2005 hatte die Airline mit 13'5 Millionen Passagieren (plus 12'45 Prozent) ihre Position als zweitgrößte deutsche Fluggesellschaft hinter der Lufthansa weiter gefestigt. Der Umsatz stieg um 17 Prozent auf 1'22 Milliarden Euro. Das Ergebnis vor Steuern, Zinsen, Abschreibungen und Leasingkosten (EBITDAR) belief sich im Jahr 2005 auf 153 Millionen Euro, das Eigenkapital auf 197 Millionen Euro.

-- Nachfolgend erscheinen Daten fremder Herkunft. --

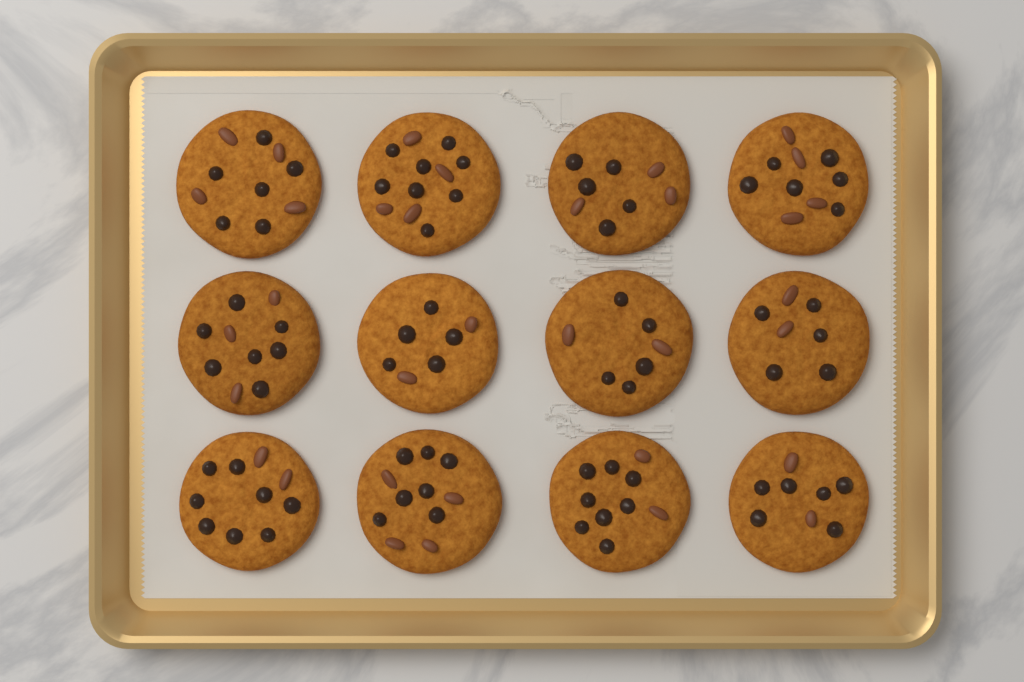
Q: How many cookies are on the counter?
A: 12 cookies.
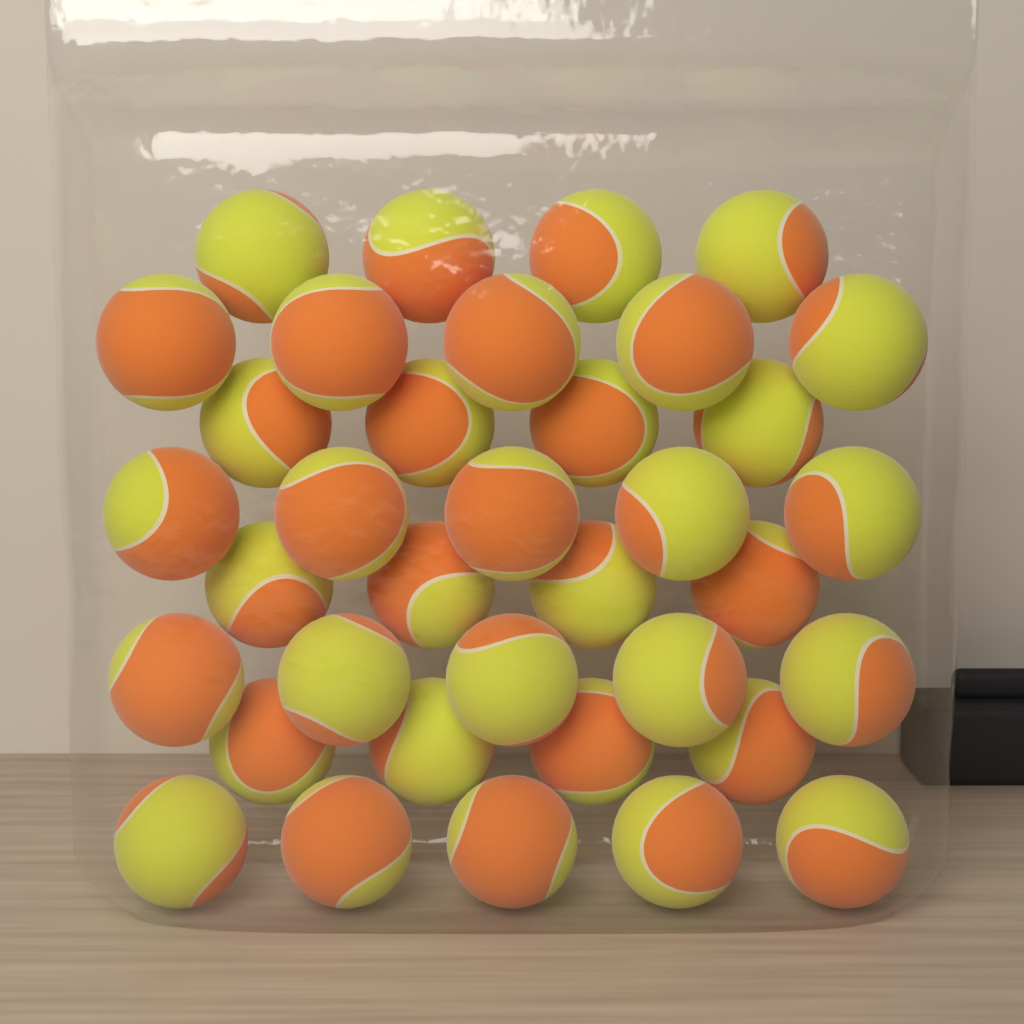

Die Entwicklung 2006 beurteilt Hunold optimistisch. Bereits in den traditionell schwachen Monaten Januar und Februar habe sich die Passagierzahl um 10'6 Prozent und die Auslastung der Maschinen um ein Prozent auf 68'8 Prozent gesteigert. Die Flotte der Airline umfasst derzeit 54 Flugzeuge. In diesem Jahr werde noch die Auslieferung von sechs Airbus A 320 aus dem bis 2011 laufenden Großauftrag über insgesamt 60 Maschinen erwartet. Dazu sollen voraussichtlich noch drei geleaste Airbus A 319 kommen. Das Unternehmen beschäftigt derzeit 2679 Mitarbeiter. Allein im vorigen Jahr wurden 613 Mitarbeiter eingestellt. Jetzt werden 600 weitere gesucht.